→ **TAREFA PROPOSTA**:
Responda, com base no texto do exercício abaixo:
(a) Em qual avenida ocorreu mais um disparo depois que as duas dobraram?
(b) Em que dia e em que local a universitária morreu?
(c) Que acessório os quatro agentes usavam, segundo a filha?

→ **TEXTO DO EXERCÍCIO**:
►

Menos de cem metros após notarem o grupo as perseguindo na rua, mais um disparo ocorreu quando elas dobraram na avenida Oliveira Paiva, segundo o relato. A bala estilhaçou o vidro traseiro do Hyundai HB-20 branco em que as duas estavam, passou a centímetro da cabeça da jovem e acertou a universitária Giselle Távora Araújo, 42, nas costas. Na terça-feira, 12, menos de 24 horas após o ocorrido, a mulher não resistiu aos ferimentos e morreu no Instituto Doutor José Frota (IJF).
 
“Não sabíamos que eram motos da Polícia porque a rua estava escura e elas estavam com os faróis apagados, só vimos sombras de homens com armas. Fui ver quem era quando desci do carro e vi os policiais apontando armas para mim”, conta a filha. Ainda segundo ela, os quatro agentes usavam balaclavas (acessório de uso restrito ao Grupo de Ações Táticas Especiais para alguns tipos de operações).

◄

→ **DADOS FORNECIDOS**:

►

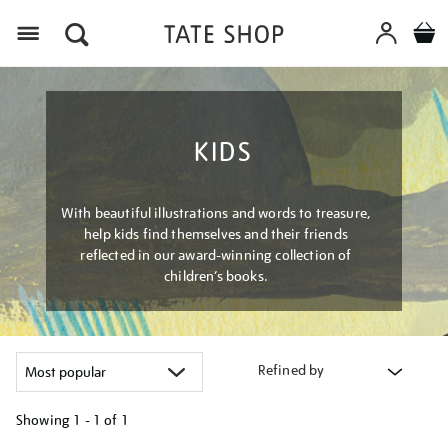
Menu
KIDS
With beautiful illustrations and words to treasure,
help kids find themselves and their friends
reflected in our award-winning collection of
children’s books.
Refined by
Showing
1 - 1 of
1
Refine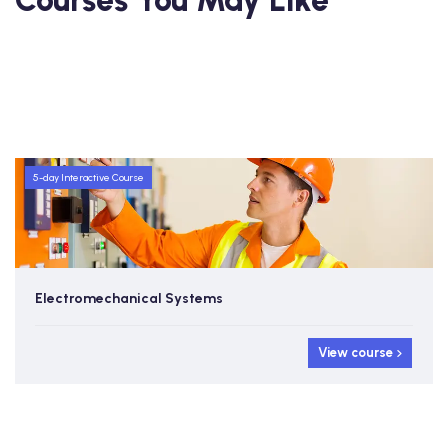
Courses You May Like
5-day Interactive Course
Electromechanical Systems
View course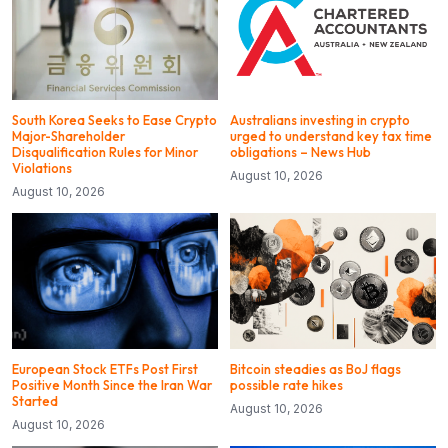
South Korea Seeks to Ease Crypto
Australians investing in crypto
Major-Shareholder
urged to understand key tax time
Disqualification Rules for Minor
obligations – News Hub
Violations
August 10, 2026
August 10, 2026
European Stock ETFs Post First
Bitcoin steadies as BoJ flags
Positive Month Since the Iran War
possible rate hikes
Started
August 10, 2026
August 10, 2026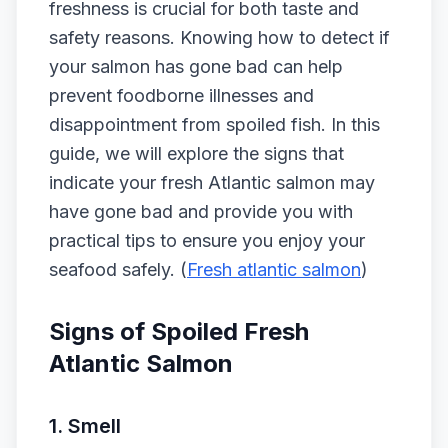
freshness is crucial for both taste and
safety reasons. Knowing how to detect if
your salmon has gone bad can help
prevent foodborne illnesses and
disappointment from spoiled fish. In this
guide, we will explore the signs that
indicate your fresh Atlantic salmon may
have gone bad and provide you with
practical tips to ensure you enjoy your
seafood safely. (
Fresh atlantic salmon
)
Signs of Spoiled Fresh
Atlantic Salmon
1.
Smell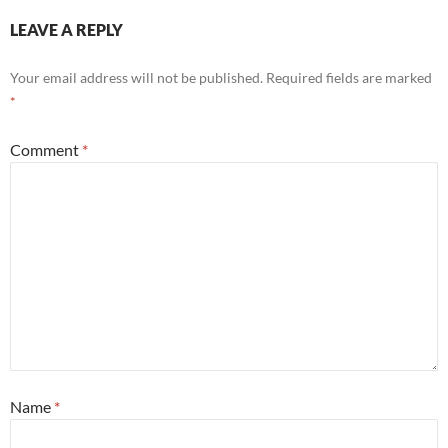
LEAVE A REPLY
Your email address will not be published.
Required fields are marked
*
Comment
*
Name
*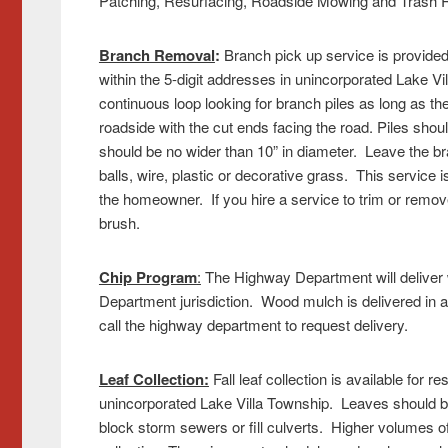
Patching, Resurfacing, Roadside Mowing and Trash R
Branch Removal
:
Branch pick up service is provided 
within the 5-digit addresses in unincorporated Lake V
continuous loop looking for branch piles as long as 
roadside with the cut ends facing the road. Piles sho
should be no wider than 10” in diameter. Leave the bra
balls, wire, plastic or decorative grass. This service 
the homeowner. If you hire a service to trim or remove 
brush.
Chip Program
:
The Highway Department will deliver w
Department jurisdiction. Wood mulch is delivered in a
call the highway department to request delivery.
Leaf Collection:
Fall leaf collection is available for re
unincorporated Lake Villa Township. Leaves should be
block storm sewers or fill culverts. Higher volumes 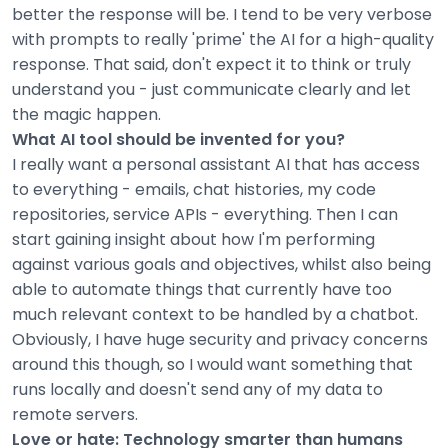
better the response will be. I tend to be very verbose
with prompts to really 'prime' the AI for a high-quality
response. That said, don't expect it to think or truly
understand you - just communicate clearly and let
the magic happen.
What AI tool should be invented for you?
I really want a personal assistant AI that has access
to everything - emails, chat histories, my code
repositories, service APIs - everything. Then I can
start gaining insight about how I'm performing
against various goals and objectives, whilst also being
able to automate things that currently have too
much relevant context to be handled by a chatbot.
Obviously, I have huge security and privacy concerns
around this though, so I would want something that
runs locally and doesn't send any of my data to
remote servers.
Love or hate: Technology smarter than humans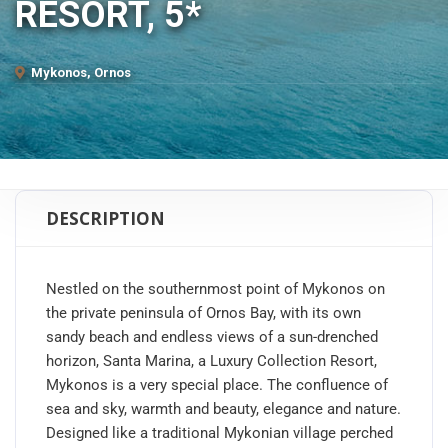
RESORT, 5*
Mykonos, Ornos
DESCRIPTION
Nestled on the southernmost point of Mykonos on
the private peninsula of Ornos Bay, with its own
sandy beach and endless views of a sun-drenched
horizon, Santa Marina, a Luxury Collection Resort,
Mykonos is a very special place. The confluence of
sea and sky, warmth and beauty, elegance and nature.
Designed like a traditional Mykonian village perched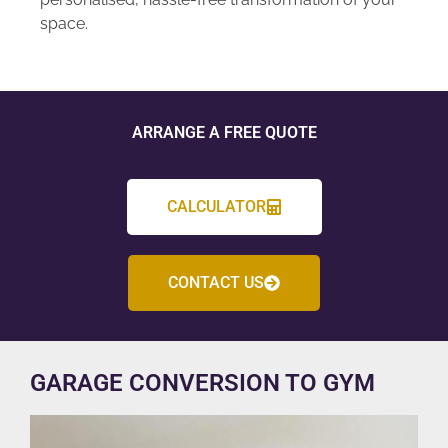
space.
ARRANGE A FREE QUOTE
CALCULATOR
CONTACT US
GARAGE CONVERSION TO GYM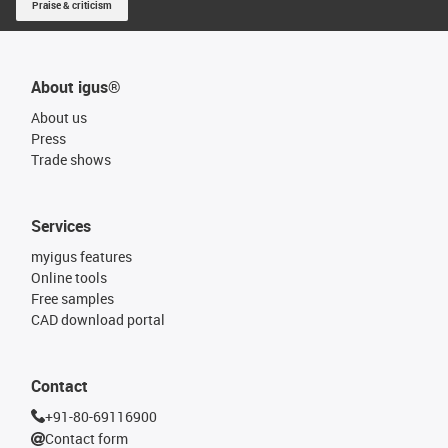
Praise & criticism
About igus®
About us
Press
Trade shows
Services
myigus features
Online tools
Free samples
CAD download portal
Contact
+91-80-69116900
Contact form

◄

→ **RESULTADO DA TAREFA**:
(a) Na avenida Oliveira Paiva.
(b) Na terça-feira, 12, no Instituto Doutor José Frota (IJF).
(c) Balaclavas.